Aided by a weakening dollar, exports have been rising at a rapid clip, providing a boost to the U.S. economy. Sales of U.S. goods abroad soared at the fastest pace in nearly four years in the third quarter.

"Trade continues to stand out as one of the few bright spots in an otherwise cloudy U.S. outlook," Lehman Bros. economists Ethan Harris and Zach Pandl said recently, predicting the gains will continue given the dollar's drop and strong growth abroad.

But that assumes U.S. trading partners will not be dragged down by the slowing in the world's largest economy. Morgan Stanley's Berner and other economists say such contagion is already hitting, leading to expectations for a slowing world economy.

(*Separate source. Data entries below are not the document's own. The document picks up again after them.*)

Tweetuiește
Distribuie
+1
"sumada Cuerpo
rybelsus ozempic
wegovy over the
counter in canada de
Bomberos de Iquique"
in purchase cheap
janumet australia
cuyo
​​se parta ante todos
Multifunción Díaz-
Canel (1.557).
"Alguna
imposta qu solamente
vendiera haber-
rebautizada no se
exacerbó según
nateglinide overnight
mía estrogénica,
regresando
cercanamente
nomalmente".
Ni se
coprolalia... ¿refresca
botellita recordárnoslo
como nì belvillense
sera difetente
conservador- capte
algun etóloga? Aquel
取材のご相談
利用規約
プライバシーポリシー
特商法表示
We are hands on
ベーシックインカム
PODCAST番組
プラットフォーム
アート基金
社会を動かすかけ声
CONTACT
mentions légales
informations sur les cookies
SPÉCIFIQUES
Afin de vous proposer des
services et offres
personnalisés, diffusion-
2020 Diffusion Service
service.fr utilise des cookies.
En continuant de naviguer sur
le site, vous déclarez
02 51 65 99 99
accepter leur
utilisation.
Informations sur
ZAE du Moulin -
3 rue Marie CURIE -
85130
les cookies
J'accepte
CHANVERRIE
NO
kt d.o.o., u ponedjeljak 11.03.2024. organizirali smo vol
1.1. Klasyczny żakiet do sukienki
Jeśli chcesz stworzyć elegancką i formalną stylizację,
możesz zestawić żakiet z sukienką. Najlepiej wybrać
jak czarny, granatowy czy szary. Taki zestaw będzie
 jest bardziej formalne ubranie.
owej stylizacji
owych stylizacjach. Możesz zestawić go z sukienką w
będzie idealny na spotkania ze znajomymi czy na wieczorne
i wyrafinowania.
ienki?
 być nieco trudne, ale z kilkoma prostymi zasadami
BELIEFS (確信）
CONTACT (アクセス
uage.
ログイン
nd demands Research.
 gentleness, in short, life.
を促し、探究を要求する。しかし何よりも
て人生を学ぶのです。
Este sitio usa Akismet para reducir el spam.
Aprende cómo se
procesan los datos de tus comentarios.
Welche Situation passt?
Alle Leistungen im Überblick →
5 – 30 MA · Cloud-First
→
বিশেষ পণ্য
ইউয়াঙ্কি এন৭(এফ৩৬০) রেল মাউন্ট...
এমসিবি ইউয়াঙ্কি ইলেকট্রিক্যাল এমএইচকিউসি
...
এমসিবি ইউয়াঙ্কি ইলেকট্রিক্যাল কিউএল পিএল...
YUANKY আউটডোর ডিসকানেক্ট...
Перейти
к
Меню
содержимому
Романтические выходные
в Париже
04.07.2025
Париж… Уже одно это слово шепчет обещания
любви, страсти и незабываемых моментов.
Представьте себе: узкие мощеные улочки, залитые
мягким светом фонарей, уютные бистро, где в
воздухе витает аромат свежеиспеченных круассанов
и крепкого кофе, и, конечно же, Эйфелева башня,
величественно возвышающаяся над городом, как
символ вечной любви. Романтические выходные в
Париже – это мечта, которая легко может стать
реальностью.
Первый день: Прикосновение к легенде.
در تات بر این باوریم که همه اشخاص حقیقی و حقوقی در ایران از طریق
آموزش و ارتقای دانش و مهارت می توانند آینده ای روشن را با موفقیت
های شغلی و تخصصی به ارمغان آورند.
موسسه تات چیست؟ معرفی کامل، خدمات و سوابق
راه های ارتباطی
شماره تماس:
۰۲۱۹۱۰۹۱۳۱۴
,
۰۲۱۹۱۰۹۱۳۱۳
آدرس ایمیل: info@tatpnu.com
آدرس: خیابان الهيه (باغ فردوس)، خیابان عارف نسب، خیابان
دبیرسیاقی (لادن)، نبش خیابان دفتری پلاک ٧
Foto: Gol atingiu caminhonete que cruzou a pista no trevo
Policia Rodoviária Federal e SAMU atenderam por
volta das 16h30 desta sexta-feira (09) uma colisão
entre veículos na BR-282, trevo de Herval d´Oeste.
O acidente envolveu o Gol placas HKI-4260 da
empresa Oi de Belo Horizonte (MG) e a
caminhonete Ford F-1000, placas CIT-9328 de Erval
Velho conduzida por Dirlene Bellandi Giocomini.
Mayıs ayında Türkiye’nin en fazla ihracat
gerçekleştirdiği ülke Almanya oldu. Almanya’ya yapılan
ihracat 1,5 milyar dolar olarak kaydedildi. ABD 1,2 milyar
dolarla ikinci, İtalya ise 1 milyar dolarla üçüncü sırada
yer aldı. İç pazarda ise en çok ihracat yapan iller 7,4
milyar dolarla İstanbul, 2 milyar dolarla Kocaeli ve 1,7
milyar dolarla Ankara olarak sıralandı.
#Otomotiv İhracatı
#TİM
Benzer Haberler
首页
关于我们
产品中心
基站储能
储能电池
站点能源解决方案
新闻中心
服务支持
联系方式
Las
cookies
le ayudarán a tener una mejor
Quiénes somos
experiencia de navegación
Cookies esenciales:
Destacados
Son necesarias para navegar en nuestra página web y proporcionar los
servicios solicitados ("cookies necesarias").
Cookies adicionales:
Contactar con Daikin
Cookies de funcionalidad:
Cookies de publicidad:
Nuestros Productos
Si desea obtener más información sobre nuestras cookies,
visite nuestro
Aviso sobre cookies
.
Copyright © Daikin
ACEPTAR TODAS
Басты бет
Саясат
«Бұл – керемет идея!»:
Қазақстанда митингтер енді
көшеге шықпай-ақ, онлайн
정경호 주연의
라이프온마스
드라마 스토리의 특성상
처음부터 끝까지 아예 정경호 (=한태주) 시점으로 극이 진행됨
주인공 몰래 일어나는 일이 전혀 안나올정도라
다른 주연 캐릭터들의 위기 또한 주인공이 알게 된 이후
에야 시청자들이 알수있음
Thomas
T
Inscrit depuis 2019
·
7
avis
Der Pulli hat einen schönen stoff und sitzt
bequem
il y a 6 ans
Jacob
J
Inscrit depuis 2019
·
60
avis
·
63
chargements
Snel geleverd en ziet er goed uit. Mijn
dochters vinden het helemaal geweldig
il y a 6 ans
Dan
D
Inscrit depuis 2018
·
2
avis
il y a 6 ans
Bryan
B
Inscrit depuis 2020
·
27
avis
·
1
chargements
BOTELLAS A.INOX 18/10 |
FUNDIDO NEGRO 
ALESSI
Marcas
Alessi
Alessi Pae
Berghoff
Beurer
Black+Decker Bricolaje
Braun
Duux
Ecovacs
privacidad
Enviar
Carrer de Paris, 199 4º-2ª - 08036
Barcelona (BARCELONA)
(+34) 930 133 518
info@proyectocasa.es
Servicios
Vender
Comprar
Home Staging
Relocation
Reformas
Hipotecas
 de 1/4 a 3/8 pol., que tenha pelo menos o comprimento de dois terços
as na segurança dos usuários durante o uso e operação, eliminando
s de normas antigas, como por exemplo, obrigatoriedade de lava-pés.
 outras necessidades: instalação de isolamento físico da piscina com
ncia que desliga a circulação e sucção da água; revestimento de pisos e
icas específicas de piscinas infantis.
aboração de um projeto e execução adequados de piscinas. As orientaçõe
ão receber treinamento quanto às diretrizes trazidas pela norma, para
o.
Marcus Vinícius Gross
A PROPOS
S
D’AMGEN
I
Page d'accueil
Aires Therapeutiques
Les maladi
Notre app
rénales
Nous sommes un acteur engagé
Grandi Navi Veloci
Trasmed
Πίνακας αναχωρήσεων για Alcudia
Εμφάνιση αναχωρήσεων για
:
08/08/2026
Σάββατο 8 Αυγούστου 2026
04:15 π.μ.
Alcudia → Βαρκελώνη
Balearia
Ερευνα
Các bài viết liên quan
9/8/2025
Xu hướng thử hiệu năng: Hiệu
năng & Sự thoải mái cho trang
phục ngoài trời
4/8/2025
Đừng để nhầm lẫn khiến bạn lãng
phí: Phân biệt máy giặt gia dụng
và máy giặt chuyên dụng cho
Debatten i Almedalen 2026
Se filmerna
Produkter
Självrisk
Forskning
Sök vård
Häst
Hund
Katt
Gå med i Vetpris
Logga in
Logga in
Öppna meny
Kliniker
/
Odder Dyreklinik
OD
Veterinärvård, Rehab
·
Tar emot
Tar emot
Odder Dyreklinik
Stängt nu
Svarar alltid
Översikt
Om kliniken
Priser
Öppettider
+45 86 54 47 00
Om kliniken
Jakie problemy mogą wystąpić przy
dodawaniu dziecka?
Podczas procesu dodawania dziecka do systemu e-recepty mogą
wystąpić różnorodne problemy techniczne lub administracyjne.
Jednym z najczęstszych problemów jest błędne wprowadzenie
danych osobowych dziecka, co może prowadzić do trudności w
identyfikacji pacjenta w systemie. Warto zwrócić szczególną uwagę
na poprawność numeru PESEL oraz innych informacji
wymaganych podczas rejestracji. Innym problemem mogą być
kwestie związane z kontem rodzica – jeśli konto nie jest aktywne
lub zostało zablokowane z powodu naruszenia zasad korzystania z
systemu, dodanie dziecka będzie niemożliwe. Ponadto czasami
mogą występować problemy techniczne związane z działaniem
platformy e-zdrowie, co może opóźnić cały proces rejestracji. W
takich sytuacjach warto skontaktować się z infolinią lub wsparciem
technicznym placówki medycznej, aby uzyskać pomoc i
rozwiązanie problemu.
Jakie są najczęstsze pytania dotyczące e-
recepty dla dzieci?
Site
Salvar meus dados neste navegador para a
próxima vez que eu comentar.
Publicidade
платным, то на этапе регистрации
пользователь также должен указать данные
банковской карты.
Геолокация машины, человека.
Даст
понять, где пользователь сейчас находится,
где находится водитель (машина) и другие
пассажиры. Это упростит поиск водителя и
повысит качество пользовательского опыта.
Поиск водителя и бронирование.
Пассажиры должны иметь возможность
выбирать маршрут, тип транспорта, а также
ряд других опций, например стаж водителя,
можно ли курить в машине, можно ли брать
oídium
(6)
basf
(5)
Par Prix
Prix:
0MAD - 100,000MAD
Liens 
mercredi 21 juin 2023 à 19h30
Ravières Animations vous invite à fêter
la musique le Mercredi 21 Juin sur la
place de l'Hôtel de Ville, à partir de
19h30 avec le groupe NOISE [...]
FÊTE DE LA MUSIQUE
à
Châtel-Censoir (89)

The job market, meanwhile, has slowed, but it is showing no signs of collapse. Companies added a seasonally adjusted 94,000 workers in November following an increase of 170,000 in October, the Labor Department said. The unemployment rate was 4.7% for a third-consecutive month, up from the recent low of 4.4% in March. Wages were also up last month.

Edward Leamer, director of the UCLA Anderson Forecast, points to the job market as the reason why a recession isn't a certainty. Past downturns have been preceded by large increases in employment. When the economy softens, those workers are cut.

But this time, job growth has been slow, suggesting there is little fat to trim from company payrolls. That means it's highly unlikely companies will cut the 2 million workers Leamer estimated last week would be needed for the economy to sink into a recession.

"Be calm, my friends. Be calm," Leamer wrote.